Un altro capitolo di
questa raccolta poetica si intitola “Trittico
lericino”. In esso il poeta, di origini spezzine (importante sottolinearlo),
ritrova i colori e i sapori della sua terra natale e soprattutto si congiunge
idealmente alle orme di artisti che di quei luoghi hanno valorizzato il nome. “Qui sono nato/ nel Golfo dei Poeti/ dove
ogni hôtel/ si chiama Byron o Shelley” Per continuare nei versi successivi
con una nota di melanconica autobiografia, come se, magari inconsciamente,
volesse stabilire quasi un confronto con l’esperienza di chi, poeta, l’ha
preceduto: “E la Venere che invoco ogni
mattina/ ancora tarda/ ancora non risponde”.
Molto più esplicito,
invece, è il rapporto con la sua Venere (F.) nel capitolo intitolato Movenze. Si tratta di una sequenza di
amore erotico che il verbo poetico sublima ed isola in istanti di fermo
immagine, dove però non viene meno la consapevolezza che qualcosa forse domani
potrà mancare: il tempo, l’anima, il corpo? “Prendimi
il sangue delle labbra/ la febbre feroce che mi salva/ Domani poi saremo nulla/
Ora cullami nel volo/ lubrica tua fanciulla.”

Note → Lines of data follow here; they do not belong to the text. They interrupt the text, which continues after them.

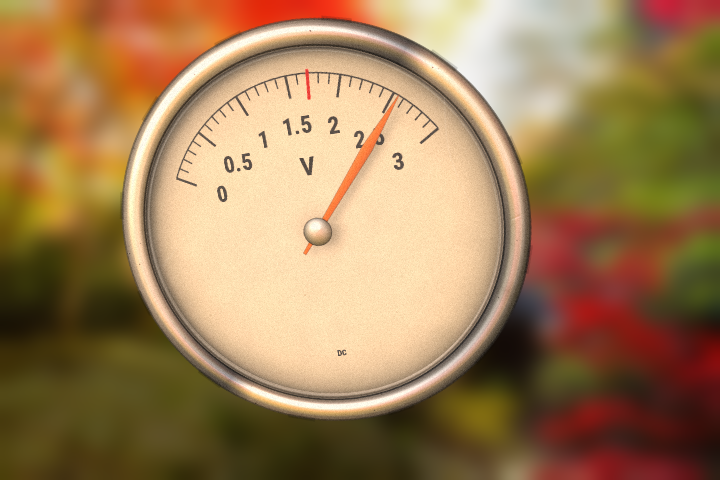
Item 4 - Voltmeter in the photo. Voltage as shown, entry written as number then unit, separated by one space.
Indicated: 2.55 V
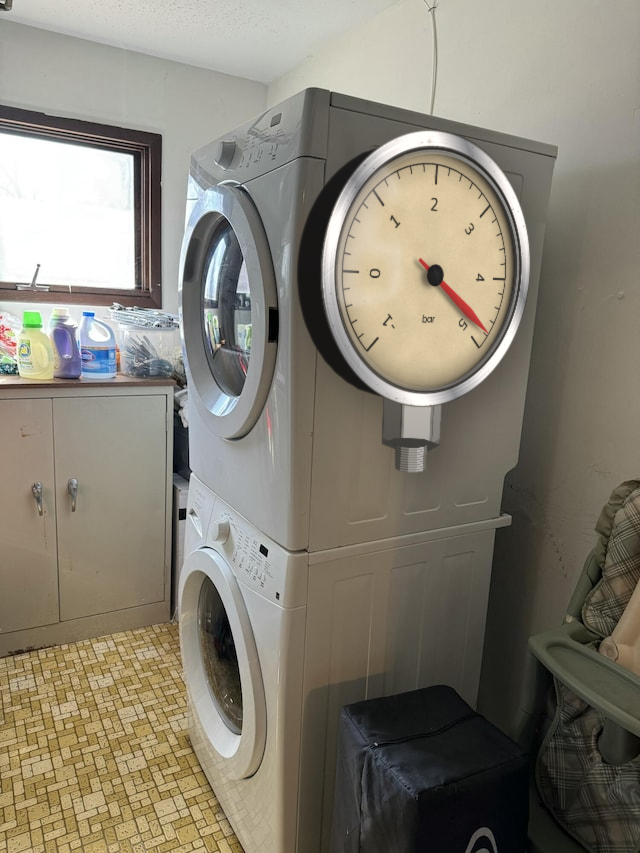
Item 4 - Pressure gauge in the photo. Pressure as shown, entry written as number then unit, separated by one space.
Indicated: 4.8 bar
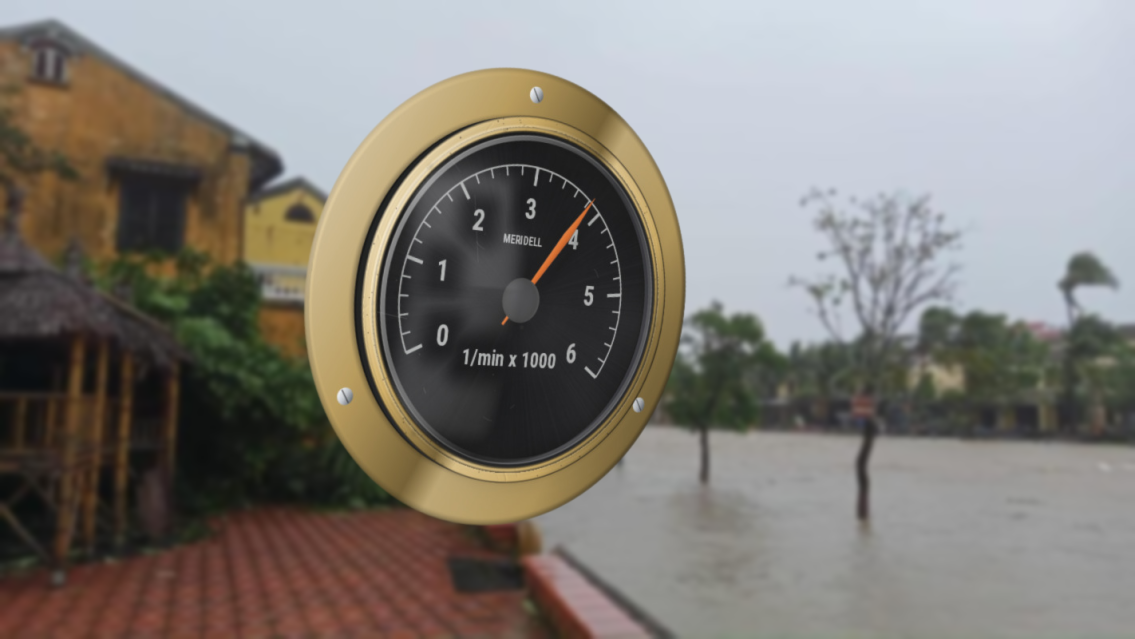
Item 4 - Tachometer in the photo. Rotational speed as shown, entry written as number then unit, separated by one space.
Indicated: 3800 rpm
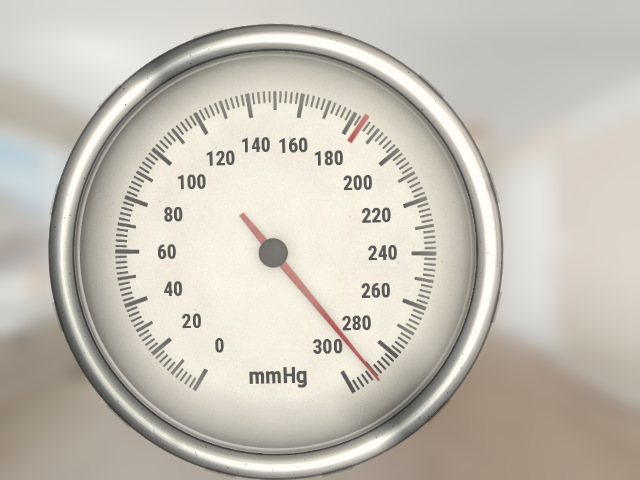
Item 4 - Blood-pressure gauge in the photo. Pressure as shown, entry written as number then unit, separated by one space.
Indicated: 290 mmHg
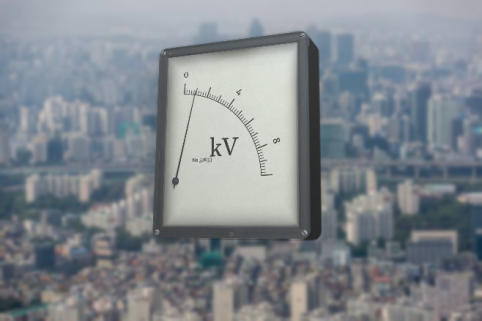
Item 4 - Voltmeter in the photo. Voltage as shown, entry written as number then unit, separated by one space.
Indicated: 1 kV
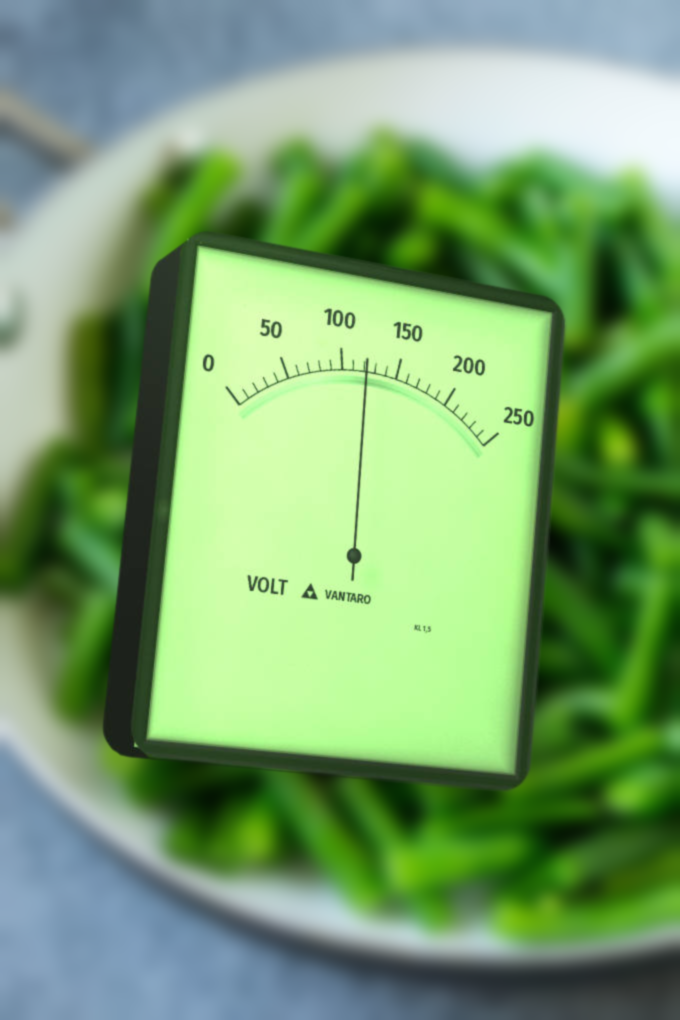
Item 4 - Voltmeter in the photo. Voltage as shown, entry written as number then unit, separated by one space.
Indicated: 120 V
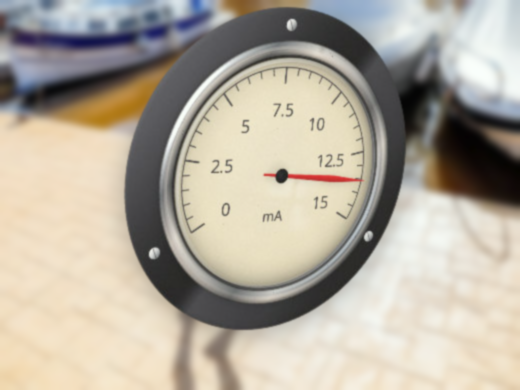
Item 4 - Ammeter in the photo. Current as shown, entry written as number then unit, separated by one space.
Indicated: 13.5 mA
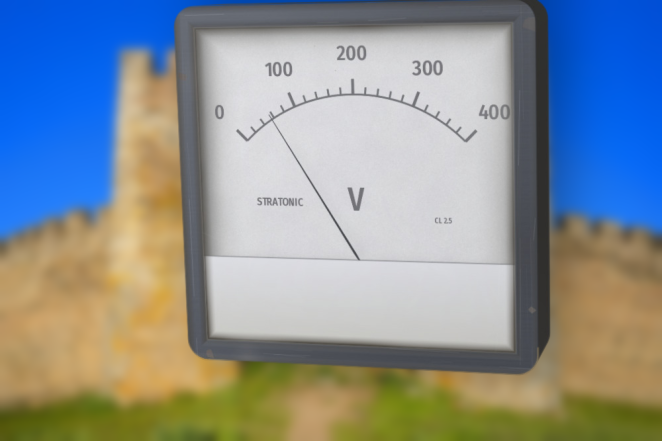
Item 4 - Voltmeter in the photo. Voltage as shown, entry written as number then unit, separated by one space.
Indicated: 60 V
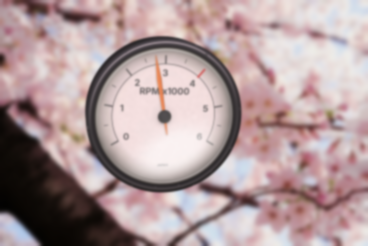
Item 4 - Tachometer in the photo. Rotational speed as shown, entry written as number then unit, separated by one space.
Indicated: 2750 rpm
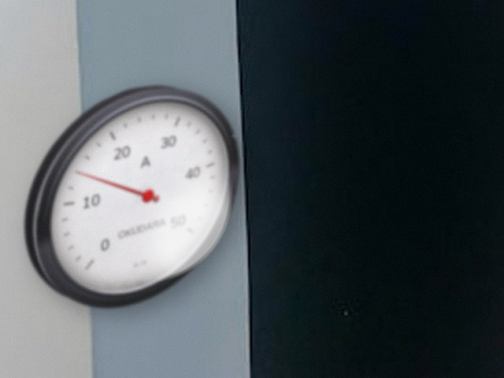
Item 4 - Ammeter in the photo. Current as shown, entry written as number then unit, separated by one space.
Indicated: 14 A
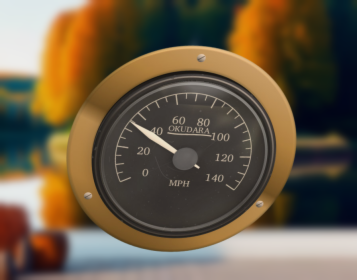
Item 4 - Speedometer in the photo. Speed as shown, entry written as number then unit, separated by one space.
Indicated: 35 mph
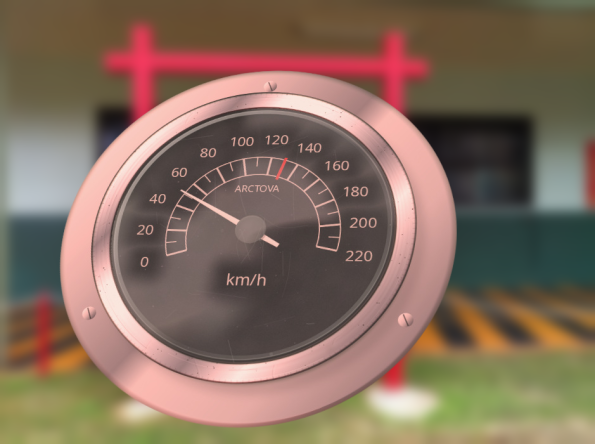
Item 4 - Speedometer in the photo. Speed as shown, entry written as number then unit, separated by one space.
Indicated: 50 km/h
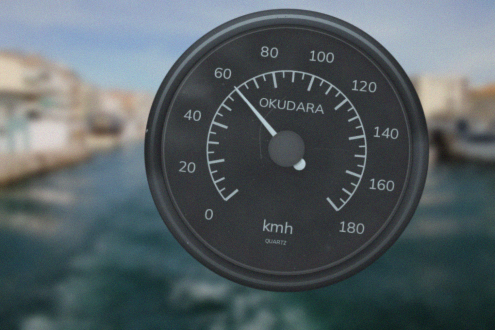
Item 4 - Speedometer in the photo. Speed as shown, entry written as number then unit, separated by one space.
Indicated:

Nella sezione successiva Flamenco l’amore s’intreccia alla danza,
s’incontra nel canto, si abbandona al ritmo sensuale delle chitarre. È un
turbinio d’immagini sempre in movimento, un accumulo di sensazioni uditive e
visive che trascinano il lettore entro le tipiche taverne spagnole dove il
flamenco è il re della serata. Rivivono suoni e movenze: afrodisiaci momenti. “Non tori, né banderillas/ solo lei che
fugge/ o lui che non la piglia/ il cerchio si stringe/ tintinnano caviglie/ e
palme sulle cosce/ tonfi di pece sul costato.” La bravura poetica di Scotto
in questo caso, ma non solo, si rivela in tutta la sua dimensione. L’andamento
della lirica segue l’andamento del flamenco, il trasporto è immediato, non c’è
tempo per respirare o per pensare: esiste solo quel momento, immerso nel ritmo
incessante dei suoni e della danza. “Ma tu
danza/ sul mio cuore ferito/ danza, danza, danza,/ sul mio cuore rinato/ danza,
danza, danza/ contro il freddo che sento/ nel silenzio del mondo/ con la voce
del vento/ tu sia amato tormento/ Flamenco.”
L’ultimo segmento della
raccolta, Nostos, rievoca i luoghi in
cui l’autore è stato, le sensazioni avute, il rapporto con gli altri e in
particolare con l’altra. Le città visitate diventano àncora di salvezza, forza
per proseguire, invitano alla coscienza di un sé intelligente nella conoscenza
del mondo. “Sapermi solo/ Ma è solo un’ombra/
nel blu del tuo bel riso/ Wisla, viso, vivo, scrivo”. Questa, dunque, la
consapevolezza del poeta che, immerso nelle contraddizioni inquietanti della
vita, riporta alla luce ciò che spesso non vediamo e non udiamo perché le
parole che quotidianamente sentiamo sono distanti dalla verità e non ci permettono
di percepire la realtà. Per questo il ritorno, non solo fisico bensì
spirituale, non è mai inutile o scontato: è la percezione che qualcosa di umano
ancora rimane: è la forza della poesia. “Nostos
l’amore/ Nostos ogni primo fiato/ l’esilio espiato/ tra orde di aguzzini in
foia/ e gente che muore in strada/ d’inedia e di freddo/ frollata dal vento
della storia”.
Enea Biumi
1)
Giovanni Raboni, Quare tristis, Mondadori, Milano, 1998
2)
Storia
di Emma C. è stato rappresentato dall’attrice Eugenia Marcolli,
con adattamento e riduzione, al Teatro Santuccio di Varese, il 24 novembre
2019, per la regia di Nicola Tosi.
3) “Il progetto di raccontare il
desiderio umano diviene un ricettacolo del torbido che spalanca una rivelazione
inedita delle nostre esperienze interiori, il loro dialogo con la violenza, il
gioco, il teologico e l’ateologico”. (….) “….la speculazione di Bataille si dispone
intorno alle privilegiate esperienze di naufragio dentro cui l’uomo può
sperimentare una differente versione di sé, aliena ai codici razionali dentro
cui la storia lo ha adeguato. L’indocilità della nostra parte sacra e maledetta
coinvolge Bataille in un inseguimento dell’impossibile fatto di silenzi,
ingorghi concettuali e poetiche esplosioni di riso che erodono le norme discorsive
e l’autenticità stessa delle strategie con cui invano tentiamo di disciplinare
definitivamente la nostra inquietudine erotica.” Tratto da: Georges Bataille: la mistica
dell’osceno, tesi di Laurea di Diletta Caimmi, anno accademico 2016-2017, Università
di Bologna, relatore prof. Vittorio D’Anna.